Several categories of drugs to treat osteoporosis exist in the form of bisphosphonates, strontium, parathyroid hormone, and selective estrogen receptor modulators (SERM). Advantages and disadvantages exist for each category as some patients may, for example, not tolerate bisphosphonates for gastrointestinal side effects, and especially in women in whom osteoporosis is frequent, several options for treatment are needed. The objectives of this review were to critically appraise the effects of bazedoxifene on risk of fractures especially in women at high risk of fractures. A systematic literature search was conducted for studies, especially randomized controlled trials with fractures as end-points. Bazedoxifene is a new member of the SERM group. The literature search identified one randomized controlled trial with fractures as end-point. This was a 3-year randomized double-blind placebo controlled trial in which 7492 postmenopausal women aged 55 to 85 years were randomly allocated to 1) bazedoxifene (20 [n = 1886] or 40 [n = 1872] mg/day); 2) raloxifene (60 mg/day, n = 1849); or 3) placebo (n = 1885). The risk of vertebral fractures decreased with both 20 (HR 0.58, 95% CI 0.38 to 0.89) and 40 (HR 0.63, 95% CI 0.42 to 0.96) mg of bazedoxifene per day compared to placebo. There was no reduction in non-vertebral fractures. A subgroup of women with a priori high risk of fractures was identified post hoc. In this subgroup there was a reduction in the risk of non-vertebral fractures with the 20 mg dose of bazedoxifene compared to placebo (HR 0.50, 95% CI 0.28 to 0.90). In the 40 mg bazedoxifene group no significant reduction in non-vertebral fractures was seen in this subgroup (HR 0.70, 95% CI 0.40 to 1.20). In general post-hoc defined subgroup analyses should be interpreted with caution. However, the results indicate that bazedoxifene may be effective in preventing vertebral fractures in postmenopausal women with osteoporosis.
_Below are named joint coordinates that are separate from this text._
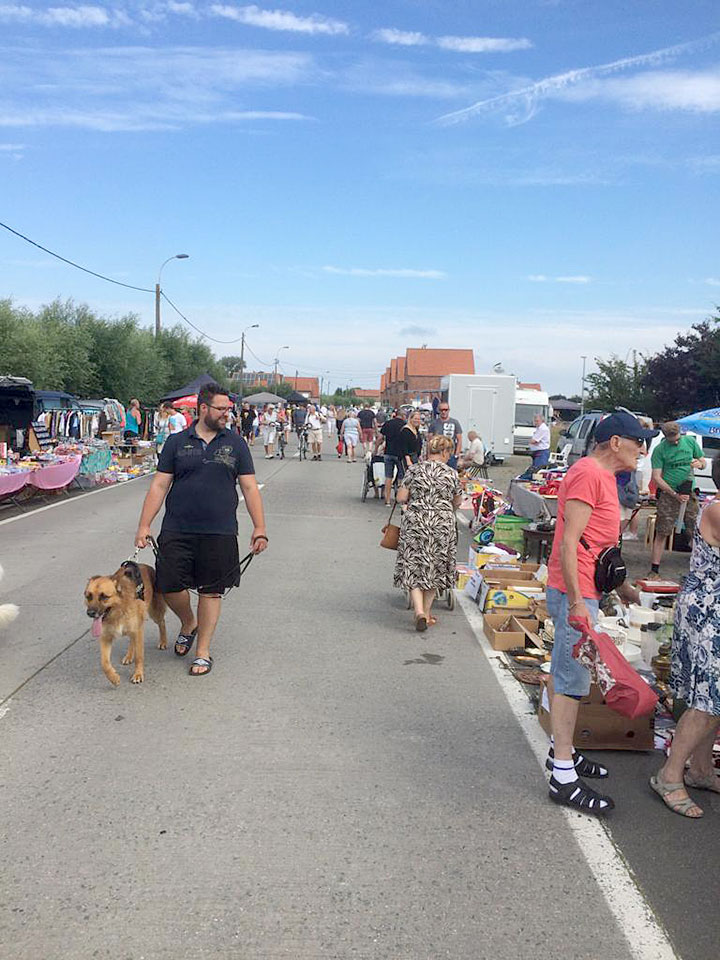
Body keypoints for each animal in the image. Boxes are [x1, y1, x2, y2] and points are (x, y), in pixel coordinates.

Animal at [84, 560, 167, 688]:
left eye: (104, 596)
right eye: (89, 596)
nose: (90, 613)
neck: (119, 609)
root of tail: (145, 565)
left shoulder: (138, 631)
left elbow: (139, 657)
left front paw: (138, 674)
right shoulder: (106, 637)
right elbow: (104, 663)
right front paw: (113, 678)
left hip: (154, 613)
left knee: (162, 623)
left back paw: (163, 641)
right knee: (132, 641)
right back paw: (129, 656)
存在几类治疗骨质疏松症的药物,包括双膦酸盐、锶、甲状旁腺激素和选择性雌激素受体调节剂(SERM)。每种类别都有其优缺点,例如,一些患者可能因胃肠道副作用而无法耐受双膦酸盐,而对于骨质疏松症频繁发生的女性,需要多种治疗选择。本综述的目的是批判性地评估巴多昔芬对骨折风险的影响,特别是对骨折高风险的女性。进行了系统的文献检索,以寻找以骨折为终点的研究,特别是随机对照试验。巴多昔芬是 SERM 组的新成员。文献检索确定了一项以骨折为终点的随机对照试验。这是一项为期 3 年的随机双盲安慰剂对照试验,其中 7492 名 55 至 85 岁的绝经后妇女被随机分配到以下 3 组:1)巴多昔芬(20 [n = 1886] 或 40 [n = 1872] mg/天);2)雷洛昔芬(60 mg/天,n = 1849);或 3)安慰剂(n = 1885)。与安慰剂相比,每日 20(HR 0.58,95%CI 0.38 至 0.89)和 40(HR 0.63,95%CI 0.42 至 0.96)mg 巴多昔芬可降低椎体骨折风险。非椎体骨折无减少。根据后验分析确定了一个骨折风险高的女性亚组。在这个亚组中,与安慰剂相比,每日 20 mg 巴多昔芬可降低非椎体骨折的风险(HR 0.50,95%CI 0.28 至 0.90)。在 40 mg 巴多昔芬组中,在这个亚组中未观察到非椎体骨折的显著减少(HR 0.70,95%CI 0.40 至 1.20)。一般来说,后验定义的亚组分析应谨慎解释。然而,结果表明,巴多昔芬可能对预防绝经后骨质疏松症女性的椎体骨折有效。